Trumpeter Freddie Hubbard is hard to figure out.
Amid such first-rate straight-ahead records as "Red Clay" (CTI) and the recent "Double Take" (Blue Note), Hubbard waxes mediocre jazz/fusion/funk dates, such as the A side of his current "Lifeflight" (Blue Note) LP--dates he often later says he regrets. It's a topsy-turvy process that poses questions as to Hubbard's sincerity as a mainstream craftsman, puts dents in the armor of his credibility as a jazz master and makes listeners wonder what he'll offer in a live performance.
"I know this back-and-forth thing has thrown a lot of people off, and they're saying, 'Well, what is he going to do this time?,' " Hubbard acknowledged recently. "But the people who sincerely like to hear me play, I don't think it bothers them."
Talk to Hubbard for a while and it becomes clear that the trumpeter both enjoys his dual nature, and sees it as a necessity for economic survival. "I've found I've had to mix it up since I left Art Blakey's Jazz Messengers in 1964," Hubbard said.
"If you play the same style for years and years, it gets boring," the trumpeter, who plays Vine St. Bar & Grill tonight through Sunday, continued, "so you try to trip out and do something different. Besides, you've got to make a living. It's hard to survive playing just straight-ahead. Sometimes I want to do a little of everything, from working with radio orchestras in Europe to making commercials and funk records.
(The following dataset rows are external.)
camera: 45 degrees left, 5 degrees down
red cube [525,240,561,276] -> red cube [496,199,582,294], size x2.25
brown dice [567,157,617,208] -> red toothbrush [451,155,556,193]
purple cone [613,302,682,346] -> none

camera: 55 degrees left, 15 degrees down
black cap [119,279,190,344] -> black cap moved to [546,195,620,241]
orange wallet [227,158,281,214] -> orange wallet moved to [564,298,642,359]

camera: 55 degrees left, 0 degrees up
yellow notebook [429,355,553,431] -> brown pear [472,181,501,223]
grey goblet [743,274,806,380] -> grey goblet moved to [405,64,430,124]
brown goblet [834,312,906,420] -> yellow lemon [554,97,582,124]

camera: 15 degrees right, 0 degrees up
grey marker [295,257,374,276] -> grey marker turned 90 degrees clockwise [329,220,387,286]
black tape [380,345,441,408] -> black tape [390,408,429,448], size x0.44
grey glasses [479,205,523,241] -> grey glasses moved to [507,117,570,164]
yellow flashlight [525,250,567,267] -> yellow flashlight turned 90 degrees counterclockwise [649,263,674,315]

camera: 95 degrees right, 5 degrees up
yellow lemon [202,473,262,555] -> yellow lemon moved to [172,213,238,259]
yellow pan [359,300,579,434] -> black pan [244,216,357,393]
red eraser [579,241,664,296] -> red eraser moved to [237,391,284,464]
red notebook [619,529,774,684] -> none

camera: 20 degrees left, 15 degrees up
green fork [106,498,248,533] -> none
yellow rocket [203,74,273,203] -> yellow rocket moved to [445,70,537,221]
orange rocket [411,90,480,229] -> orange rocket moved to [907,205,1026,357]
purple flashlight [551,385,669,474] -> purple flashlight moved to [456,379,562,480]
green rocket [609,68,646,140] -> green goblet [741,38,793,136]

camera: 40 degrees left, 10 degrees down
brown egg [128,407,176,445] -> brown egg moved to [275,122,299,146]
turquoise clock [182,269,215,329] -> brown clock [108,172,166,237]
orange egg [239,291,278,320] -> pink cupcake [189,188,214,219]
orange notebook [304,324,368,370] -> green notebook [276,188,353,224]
I like to do different things, not only for the money but partly because I know I can do it."
Hubbard sowed the seeds for his current status as a stylistic vacillator when he began recording for Creed Taylor's CTI label in 1970. This period produced such LPs as "Red Clay," which featured Hubbard leading a powerhouse mainstream quintet sparked by pianist Herbie Hancock and saxophonist Joe Henderson, and "First Light," where the brassman's pop leanings were showcased over silky string backings by Don Sebesky.
The 49-year-old Hubbard sees the latter LP as a turning point in his career. "With 'First Light,' I really started establishing myself as a leader," he said. "That record opened up a lot of doors for me, and people kind of heard of Freddie Hubbard."
Since then, like it or not, he's had two audiences: one that embraces his jazz/fusion side, another that favors his heated, be-bop oriented improvisations.
"It's a strange thing," he said. "One place they want funkier things, like 'Superblue' or 'Liquid Love,' another place they'll ask for more complicated pieces like 'Intrepid Fox,' which really pleases me because that's something I've spent a lot of time on. But, for the last couple of years, I've been basically playing straight-ahead and not worrying so much about who I please."
He's worked both with his quintets--he has East Coast and West Coast bands--and with various all-star aggregations, including a three-week European "Tribute to John Coltrane" tour with pianist McCoy Tyner, drummer Elvin Jones, bassist Reggie Workman and saxman Sonny Fortune.
"That felt really great because I had a chance to really stretch out and play creatively," he said. "We're taking the same band to Japan, in late May-early June, and then we'll try to make a record. I'm also doing a few gigs with McCoy. We enjoy each other, so we make some good free music. We've known each other since we lived around the corner from each other in Brooklyn in 1960."
The Indianapolis-born Hubbard arrived in New York in 1958, and within three years had worked with trombonist J. J. Johnson, saxophonist Sonny Rollins and drummer Blakey. He also quickly began his recording career, making several excellent LPs for Blue Note. It's a time he remembers with fondness.
The trumpeter says that his quintet of the last three years--John Beasley, piano; Bob Shepard, reeds; John B. Williams, bass, and Ralph Penland, drums--is "pretty good." "These guys know something about my style and my energy, and we sound good together. Good enough that I may take them out for all my road engagements."
Despite his forays into commercial camps, if Hubbard is pressed to choose between funk or mainstream, he invariably selects the artistically purer stance. "I'm a jazz messenger," he said, referring to his tenure with Blakey. "I'm supposed to keep this music alive. I've gone off a few times, but now it's keep the musicality up, keep it so guys can't sham when they play with me. That's what I got from Blakey: you've got to stay up on your horn, you've got to keep playing the music. Besides, it's what I do best."